Comment 1 Colin Walters 2023-02-27 17:54:30 UTC

My reproducer setup is a qemu instance:

[root@cosa-devsh ~]# uname -a
Linux cosa-devsh 5.14.0-283.rt14.283.el9.x86_64 #1 SMP PREEMPT_RT Fri Feb 24 12:53:58 UTC 2023 x86_64 x86_64 x86_64 GNU/Linux

Comment 2 Colin Walters 2023-02-27 18:08:34 UTC

A bit more info:

$ rpm -q podman systemd conmon
podman-4.4.0-1.el9.x86_64
systemd-252-6.el9.x86_64
conmon-2.1.6-1.el9.x86_64


Replying to https://issues.redhat.com/browse/OCPBUGS-7286?focusedCommentId=21786169&page=com.atlassian.jira.plugin.system.issuetabpanels:comment-tabpanel#comment-21786169

> Further: I'm still quite certain it has something to do with the container's conmon process being killed. ECONNREFUSED on a Unix socket indicates that the other end of the socket is no longer listening. For the attach socket (used by Podman to communicate with Conmon, which holds the container's standard streams open) this other end is always Conmon. Given that there is a message in the logs about killing a Libpod cgroup, and Conmon lives in said Libpod cgroup, it seems to me that something is tearing down Conmon immediately after we start it, before Podman can connect to it, and that something is probably not targeting Conmon specifically, but the whole container cgroup.

Yes, but...ok, some digging in here shows that it's actually crun that's invoking StopUnit.

Comment 3 Carlos Cardeñosa 2023-02-27 18:14:19 UTC

CC: ccardeno

Comment 4 Colin Walters 2023-02-27 18:17:53 UTC

[root@cosa-devsh ~]# cat /usr/local/bin/crun.trace 
#!/bin/sh
exec crun --debug "$@"

WHAT THE TASK ASKS -
Write the next part of the bug-report thread about Podman, conmon and crun, picking up after its final line.

SOURCE INFORMATION -
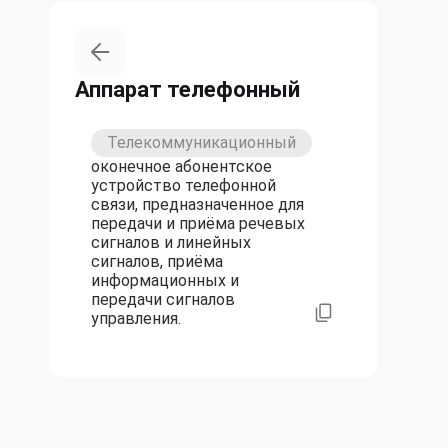
Аппарат телефонный
Телекоммуникационный
оконечное абонентское
устройство телефонной
связи, предназначенное для
передачи и приёма речевых
сигналов и линейных
сигналов, приёма
информационных и
передачи сигналов
управления.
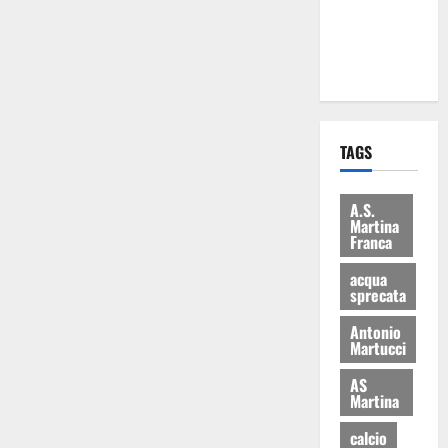
ai 15 nuovi
Fucilieri
dell’Aria
TAGS
A.S.
Martina
Franca
acqua
sprecata
Antonio
Martucci
AS
Martina
calcio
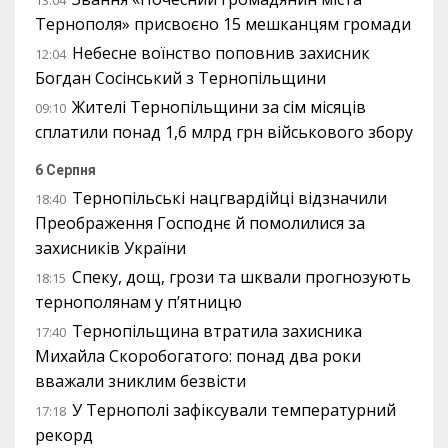
13:04
Тернополя» присвоєно 15 мешканцям громади
Небесне воїнство поповнив захисник
12:04
Богдан Сосінський з Тернопільщини
Жителі Тернопільщини за сім місяців
09:10
сплатили понад 1,6 млрд грн військового збору
6 Серпня
Тернопільські нацгвардійці відзначили
18:40
Преображення Господнє й помолилися за
захисників України
Спеку, дощ, грози та шквали прогнозують
18:15
тернополянам у п’ятницю
Тернопільщина втратила захисника
17:40
Михайла Скоробогатого: понад два роки
вважали зниклим безвісти
У Тернополі зафіксували температурний
17:18
рекорд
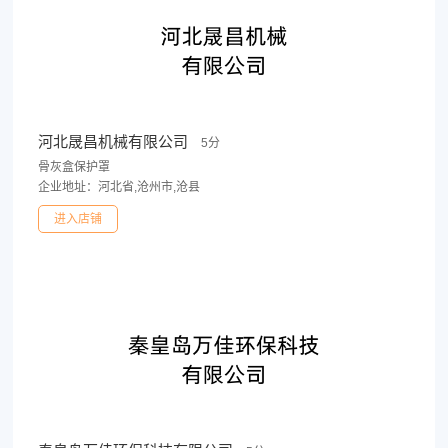
河北晟昌机械有限公司
5分
骨灰盒保护罩
企业地址：河北省,沧州市,沧县
进入店铺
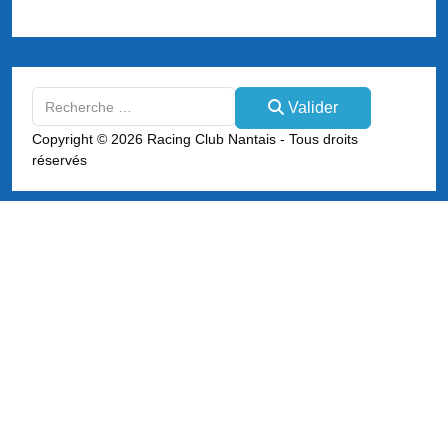
Valider
Valider
Type 2 or more characters for results.
Copyright © 2026 Racing Club Nantais - Tous droits
réservés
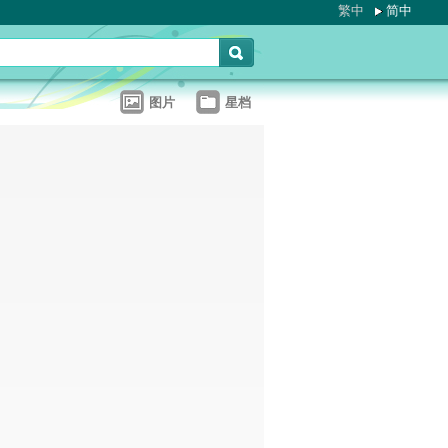
繁中
简中
图片
星档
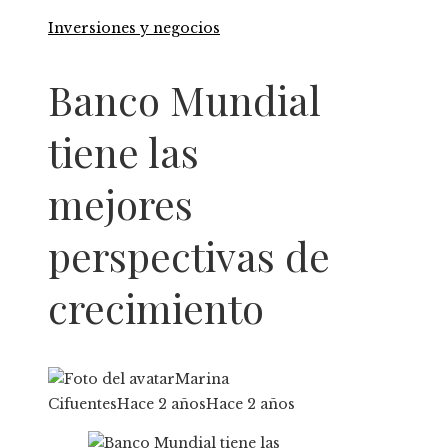
Inversiones y negocios
Banco Mundial
tiene las
mejores
perspectivas de
crecimiento
Marina
Cifuentes
Hace 2 años
Hace 2 años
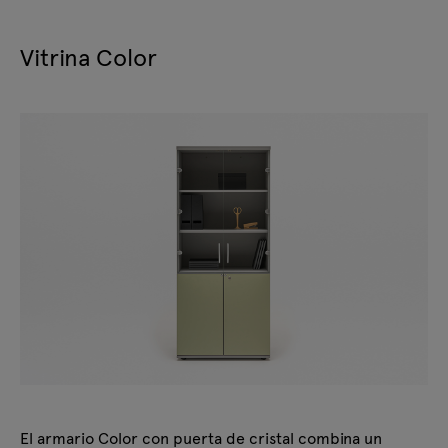
Vitrina Color
El armario Color con puerta de cristal combina un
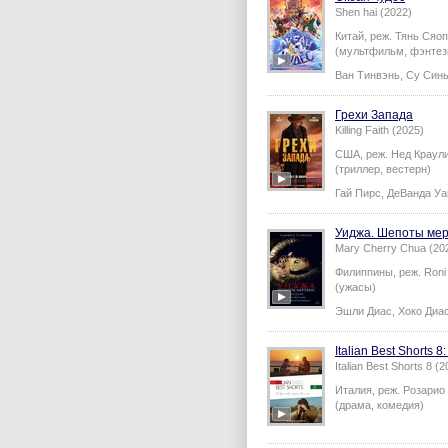
Shen hai (2022)
Китай,
реж.
Тянь Сяо
(мультфильм, фэнтези
Ван Тинвэнь
,
Су Син
Грехи Запада
Killing Faith (2025)
США,
реж.
Нед Краул
(триллер, вестерн)
Гай Пирс
,
ДеВанда Уа
Уиджа. Шепоты ме
Mary Cherry Chua (20
Филиппины,
реж.
Roni
(ужасы)
Эшли Диас
,
Хоко Диа
Italian Best Shorts 
Italian Best Shorts 8 (
Италия,
реж.
Розарио
(драма, комедия)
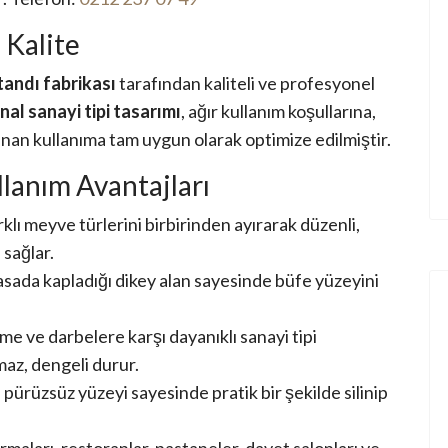
 Kalite
tandı fabrikası
tarafından kaliteli ve profesyonel
inal sanayi tipi tasarımı
, ağır kullanım koşullarına,
an kullanıma tam uygun olarak optimize edilmiştir.
llanım Avantajları
arklı meyve türlerini birbirinden ayırarak düzenli,
 sağlar.
ada kapladığı dikey alan sayesinde büfe yüzeyini
e ve darbelere karşı dayanıklı sanayi tipi
az, dengeli durur.
ürüzsüz yüzeyi sayesinde pratik bir şekilde silinip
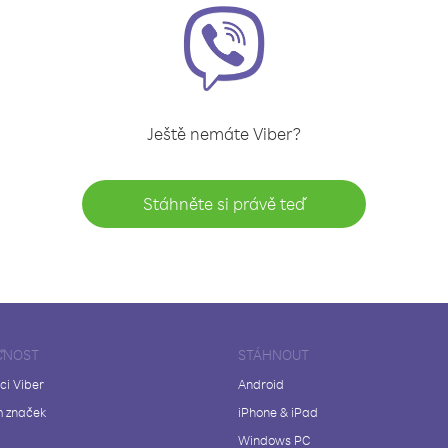
Ještě nemáte Viber?
Stáhněte si právě teď
ČNOST
STÁHNOUT
ci Viber
Android
 značek
iPhone & iPad
Windows PC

EXERCISE RESPONSE -
[root@cosa-devsh ~]# podman run --runtime /usr/local/bin/crun.trace --log-level debug --rm --net=none -ti busybox sleep 5
...

Gives me this in the journal:

Feb 27 18:16:30 cosa-devsh conmon[34894]: conmon 63a50f9eb11148000b48 <error>: Failed to write to cgroup.event_control Operation not supported

Comment 5 Colin Walters 2023-02-27 18:23:39 UTC

Ah yes, there's the problem =)

https://git.kernel.org/pub/scm/linux/kernel/git/torvalds/linux.git/tree/mm/memcontrol.c#n4861

static ssize_t memcg_write_event_control(struct kernfs_open_file *of,
					 char *buf, size_t nbytes, loff_t off)
{
...
	if (IS_ENABLED(CONFIG_PREEMPT_RT))
		return -EOPNOTSUPP;

Comment 6 Colin Walters 2023-02-27 18:56:06 UTC

I'm no cgroups expert, but it looks to me like there's no way to get per-cgroup OOM notifications in this setup - CONFIG_PREEMPT_RT + cgroup v1?

That seems somewhat problematic for the current OCP plan to use RHEL 9 + cgroups v1.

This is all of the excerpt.